Protein was extracted using RIPA buffer (R0278, Sigma-Aldrich, St. Louis, MO, USA). Extracted protein was diluted to a constant concentration (3 μg/μL) in SDS loading buffer and denatured at 90 °C for 5 min before separation by acrylamide gel electrophoresis. Proteins were then transferred from acrylamide gels onto nitrocellulose membranes (1620115, Bio-rad, Hercules, CA, USA) and blocked either with 5% foetal bovine serum (Sigma-Aldrich) or semi-skimmed milk (Marvel, New York, NY, USA) for 1 h at room temperature.
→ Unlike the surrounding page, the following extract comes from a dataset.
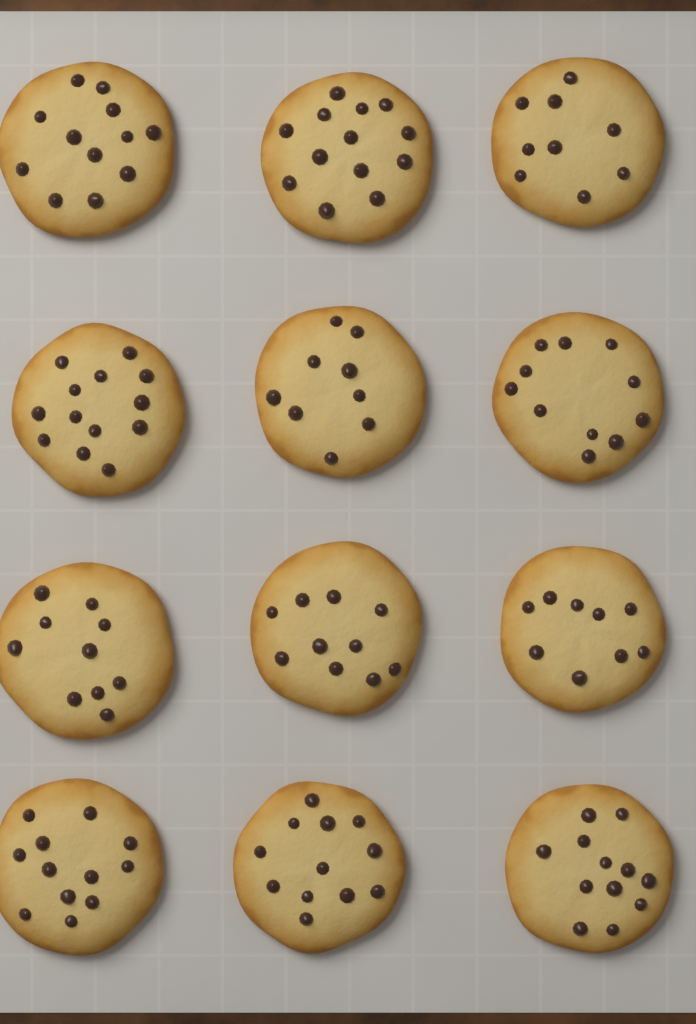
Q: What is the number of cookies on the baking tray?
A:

Membranes were incubated overnight at 4 °C with specific primary antibodies (Supplementary Table S1). The next day, membranes were washed with TBS-T and incubated with secondary antibodies (1:10,000 NA934-1ML or NA931-1ML, Amersham, St. Louis, MO, USA). Blots were washed in TBS-T and subsequently exposed to ECL substrate (SuperSignal West Femto, Thermofisher, Waltham, MA, USA). Images of the blots were taken with an Invitrogen iBright imaging system. Band intensity was calculated with ImageJ, and protein abundance was normalized to total protein content using Ponceau S staining [75 (link)].